Erick Thohir Laporkan Rencana Pembangunan Akademi Olahraga Nasional ke Presiden Prabowo
Menteri Pemuda dan Olahraga (Menpora) Erick Thohir telah menghadap Presiden Prabowo Subianto untuk melaporkan perkembangan rencana strategis dalam bidang keolahragaan nasional. Pertemuan empat mata tersebut berlangsung di kediaman pribadi Presiden di kawasan Hambalang, Jawa Barat, pada Rabu, 22 April 2026.
Rencana Pembangunan Fasilitas Olahraga Bertaraf Internasional
Dalam pertemuan tersebut, Erick Thohir secara khusus menyampaikan laporan mengenai rencana pembangunan Akademi Olahraga Nasional dan Pusat Pelatihan Tim Nasional. "Hari ini kami melaporkan rencana pembangunan Akademi Olahraga Nasional & Pusat Pelatihan Tim Nasional kepada Bapak Presiden Prabowo Subianto," ujar Erick Thohir usai pertemuan.
Ia menegaskan bahwa kawasan tersebut dirancang sebagai pusat pembinaan atlet sejak usia dini, dengan tujuan mencetak duta bangsa yang mampu mencerminkan kedigdayaan Indonesia di kancah olahraga dunia. Rencana ini diharapkan dapat menjadi fondasi kuat untuk pengembangan bakat olahraga secara sistematis dan berkelanjutan.
Apresiasi atas Perhatian Pemerintah terhadap Kesejahteraan Atlet
Selain membahas proyek infrastruktur, Erick Thohir juga menyampaikan ucapan terima kasih dan apresiasi yang mendalam atas perhatian pemerintah terhadap kesejahteraan atlet nasional. Apresiasi ini disampaikan mewakili para atlet, pelatih, dan seluruh tim yang terlibat dalam prestasi olahraga Indonesia.
"Kami menyampaikan ucapan terima kasih dari para atlet, pelatih, dan seluruh tim atas bonus yang telah diberikan atas raihan medali di SEA Games 2025 dan ASEAN Para Games 2026," jelasnya.

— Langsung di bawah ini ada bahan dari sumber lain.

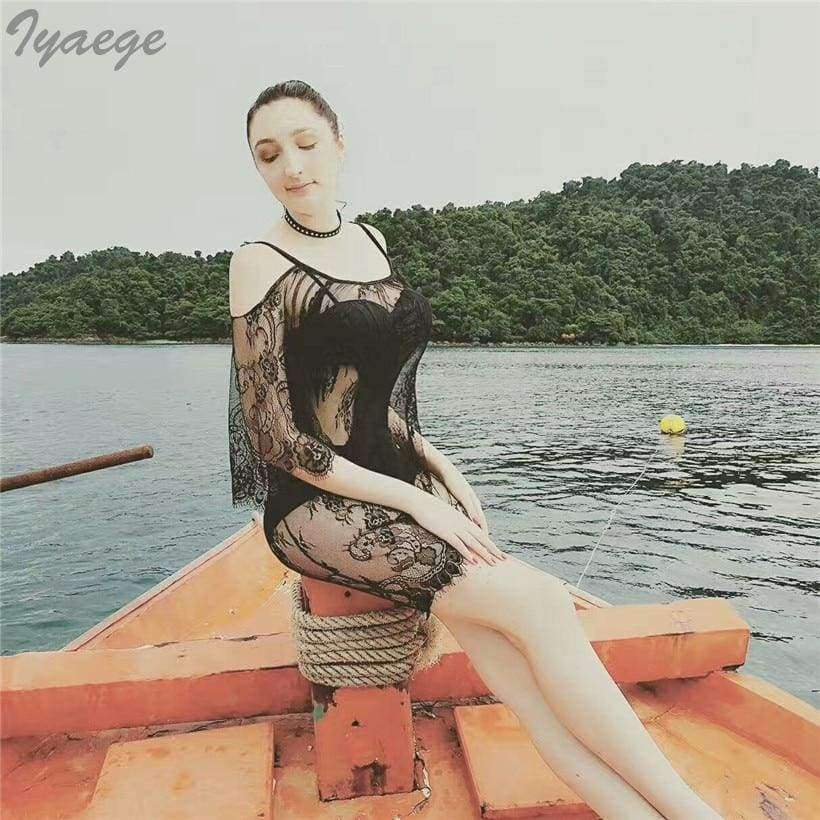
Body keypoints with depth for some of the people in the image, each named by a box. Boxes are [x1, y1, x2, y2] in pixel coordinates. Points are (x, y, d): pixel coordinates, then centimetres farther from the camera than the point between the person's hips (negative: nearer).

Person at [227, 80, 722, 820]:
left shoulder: (370, 241, 12)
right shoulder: (262, 265, -7)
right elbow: (276, 440, -12)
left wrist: (439, 467, 3)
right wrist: (415, 502, -15)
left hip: (400, 484, 5)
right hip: (317, 508, -5)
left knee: (494, 642, -20)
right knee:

Pemberian bonus ini dinilai sebagai bentuk penghargaan nyata atas dedikasi dan kerja keras atlet dalam mengharumkan nama bangsa.
Program Literasi Finansial untuk Pengelolaan Bonus yang Bijak
Lebih lanjut, Erick Thohir mengungkapkan bahwa pemberian bonus tersebut tidak hanya sekadar insentif finansial, tetapi juga disertai dengan program pendampingan berupa literasi finansial. Program ini bertujuan memastikan para atlet dapat mengelola dana yang diterima secara bijak dan bertanggung jawab.
"Bonus tersebut disertai dengan program literasi finansial agar dapat dikelola dengan baik sebagai tabungan untuk masa depan. Hal ini merupakan bentuk perhatian nyata Bapak Presiden terhadap kesejahteraan atlet Indonesia," tegasnya. Langkah ini diharapkan dapat memberikan dampak jangka panjang bagi kehidupan atlet pasca-karier.
Dukungan dari Pejabat Tinggi Negara
Dalam kesempatan yang sama, Erick Thohir juga menyampaikan penghargaan kepada sejumlah pejabat tinggi negara yang telah memberikan dukungan konsisten bagi kemajuan olahraga nasional. "Terima kasih kepada Bapak Mensesneg Prasetyo Hadi dan Bapak Seskab Teddy Indra Wijaya atas dukungan yang konsisten dalam mendorong kemajuan olahraga Indonesia," ungkapnya.
Pertemuan ini menandai komitmen pemerintah dalam mengembangkan olahraga Indonesia secara holistik, mulai dari infrastruktur, pembinaan atlet, hingga jaminan kesejahteraan. Dengan rencana pembangunan akademi olahraga nasional dan program pendukung lainnya, diharapkan prestasi olahraga Indonesia dapat terus meningkat di tingkat regional maupun global.